Most malpractice suits are not about missing esoteric diagnoses, but rather simple, everyday things that go wrong due to inadequate office procedures and basic human error. Jurors may lack insight into the complexities of a disease, but they are able to easily understand a situation in which an x-ray report is lost or ignored. The evidence in this case did not hinge on whether the radiologist’s original reading was correct, but on the delay in referring the patient and obtaining special diagnostic tests once the evidence of a lung mass was unequivocal. In fact, most of the testimony referred to an absent Dr. C and what he should have done.

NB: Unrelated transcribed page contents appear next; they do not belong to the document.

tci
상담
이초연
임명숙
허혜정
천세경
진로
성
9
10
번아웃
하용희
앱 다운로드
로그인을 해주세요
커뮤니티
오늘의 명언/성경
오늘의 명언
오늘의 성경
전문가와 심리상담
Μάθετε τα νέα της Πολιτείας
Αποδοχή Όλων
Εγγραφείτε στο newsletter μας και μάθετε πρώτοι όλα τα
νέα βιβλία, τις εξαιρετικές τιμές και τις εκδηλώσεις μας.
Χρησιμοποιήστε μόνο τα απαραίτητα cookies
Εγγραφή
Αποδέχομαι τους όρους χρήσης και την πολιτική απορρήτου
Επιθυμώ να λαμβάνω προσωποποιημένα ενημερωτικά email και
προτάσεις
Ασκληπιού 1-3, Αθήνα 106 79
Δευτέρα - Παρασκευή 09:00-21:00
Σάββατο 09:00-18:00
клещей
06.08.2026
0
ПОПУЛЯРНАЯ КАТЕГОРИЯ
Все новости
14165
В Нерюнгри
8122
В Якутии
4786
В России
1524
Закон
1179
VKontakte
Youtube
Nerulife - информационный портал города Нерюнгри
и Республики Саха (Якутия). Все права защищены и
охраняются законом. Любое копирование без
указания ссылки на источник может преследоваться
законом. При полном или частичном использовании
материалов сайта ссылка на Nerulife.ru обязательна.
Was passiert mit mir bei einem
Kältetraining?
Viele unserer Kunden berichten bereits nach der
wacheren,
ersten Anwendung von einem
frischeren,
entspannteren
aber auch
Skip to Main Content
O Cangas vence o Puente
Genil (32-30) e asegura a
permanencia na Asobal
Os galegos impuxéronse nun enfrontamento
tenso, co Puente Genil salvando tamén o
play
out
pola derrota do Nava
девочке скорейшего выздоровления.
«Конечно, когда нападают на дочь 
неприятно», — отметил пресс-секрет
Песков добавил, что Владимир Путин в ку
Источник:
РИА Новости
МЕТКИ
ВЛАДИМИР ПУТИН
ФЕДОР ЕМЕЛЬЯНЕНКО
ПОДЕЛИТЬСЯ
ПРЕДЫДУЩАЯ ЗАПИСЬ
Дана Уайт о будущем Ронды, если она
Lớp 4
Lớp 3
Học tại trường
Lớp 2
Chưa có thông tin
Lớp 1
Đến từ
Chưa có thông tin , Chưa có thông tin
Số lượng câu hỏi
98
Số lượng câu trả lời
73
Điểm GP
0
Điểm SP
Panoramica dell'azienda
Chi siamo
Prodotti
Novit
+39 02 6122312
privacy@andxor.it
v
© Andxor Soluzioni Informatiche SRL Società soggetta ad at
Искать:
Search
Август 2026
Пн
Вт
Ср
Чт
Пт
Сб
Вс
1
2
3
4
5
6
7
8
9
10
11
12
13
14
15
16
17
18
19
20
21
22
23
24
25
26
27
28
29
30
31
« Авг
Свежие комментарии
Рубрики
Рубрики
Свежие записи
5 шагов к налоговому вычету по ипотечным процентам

The essence of the “empty chair” defense used in comparative negligence cases is a shift in blame from a present defendant to one who is absent (through settlement or bankruptcy).
Until recently, asset protection through alienation was used by clinicians practicing without malpractice insurance as a defense against lawsuits. An uninsured clinician with few seizable assets has been referred to as “judgment-proof.” But a number of legislative changes have made such arrangements less attractive. First, tort reform has made it more difficult to file malpractice suits and has limited the amounts that juries can award in most states. This has resulted in lower average awards, a halt to climbing premiums, and the promise of lower premiums in the future. It has also rendered the expensive and inconvenient alternatives to malpractice insurance less attractive, resulting paradoxically in fewer clinicians making the decision to go bare. Second, the threat of bankruptcy has been a necessary component in avoiding malpractice suits through asset alienation. Recent changes in the bankruptcy code make it more difficult to obtain total forgiveness of debt through Chapter 7, allowing only rescheduling of debt payments through Chapter 13 for applicants who earn above the median income for the state, which would include most clinicians.